# TASK INPUTS
......

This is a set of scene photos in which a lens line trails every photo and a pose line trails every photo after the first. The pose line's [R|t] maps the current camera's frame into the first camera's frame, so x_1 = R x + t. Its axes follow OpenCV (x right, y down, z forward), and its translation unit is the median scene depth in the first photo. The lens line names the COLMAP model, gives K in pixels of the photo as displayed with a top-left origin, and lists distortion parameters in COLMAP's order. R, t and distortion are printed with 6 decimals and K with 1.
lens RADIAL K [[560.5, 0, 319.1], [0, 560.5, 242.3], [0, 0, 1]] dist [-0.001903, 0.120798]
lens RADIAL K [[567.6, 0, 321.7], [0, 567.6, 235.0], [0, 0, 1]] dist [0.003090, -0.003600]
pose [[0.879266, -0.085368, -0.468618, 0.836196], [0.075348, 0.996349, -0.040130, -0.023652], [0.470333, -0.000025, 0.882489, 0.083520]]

......

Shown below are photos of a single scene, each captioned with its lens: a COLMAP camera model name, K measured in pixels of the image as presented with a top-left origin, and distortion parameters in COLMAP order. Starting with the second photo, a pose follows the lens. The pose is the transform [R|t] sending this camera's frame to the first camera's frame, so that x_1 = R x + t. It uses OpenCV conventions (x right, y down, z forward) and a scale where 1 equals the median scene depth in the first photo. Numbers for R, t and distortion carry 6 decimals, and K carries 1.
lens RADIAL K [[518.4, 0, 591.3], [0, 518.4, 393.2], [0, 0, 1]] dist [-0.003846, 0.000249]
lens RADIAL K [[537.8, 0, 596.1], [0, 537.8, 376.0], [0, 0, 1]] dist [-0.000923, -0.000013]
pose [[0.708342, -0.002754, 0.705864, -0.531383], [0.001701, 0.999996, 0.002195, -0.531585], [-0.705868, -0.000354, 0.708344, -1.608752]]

......

# GOAL OF THE EXERCISE
Can you rewrite the items, starting at the line that has "Shown below are" and stopping after the line that has "-0.000354, 0.708344, -1.608752]]", with "measured" swapped for "expressed" and everything else left unchanged?

# REPLY
Shown below are photos of a single scene, each captioned with its lens: a COLMAP camera model name, K expressed in pixels of the image as presented with a top-left origin, and distortion parameters in COLMAP order. Starting with the second photo, a pose follows the lens. The pose is the transform [R|t] sending this camera's frame to the first camera's frame, so that x_1 = R x + t. It uses OpenCV conventions (x right, y down, z forward) and a scale where 1 equals the median scene depth in the first photo. Numbers for R, t and distortion carry 6 decimals, and K carries 1.
lens RADIAL K [[518.4, 0, 591.3], [0, 518.4, 393.2], [0, 0, 1]] dist [-0.003846, 0.000249]
lens RADIAL K [[537.8, 0, 596.1], [0, 537.8, 376.0], [0, 0, 1]] dist [-0.000923, -0.000013]
pose [[0.708342, -0.002754, 0.705864, -0.531383], [0.001701, 0.999996, 0.002195, -0.531585], [-0.705868, -0.000354, 0.708344, -1.608752]]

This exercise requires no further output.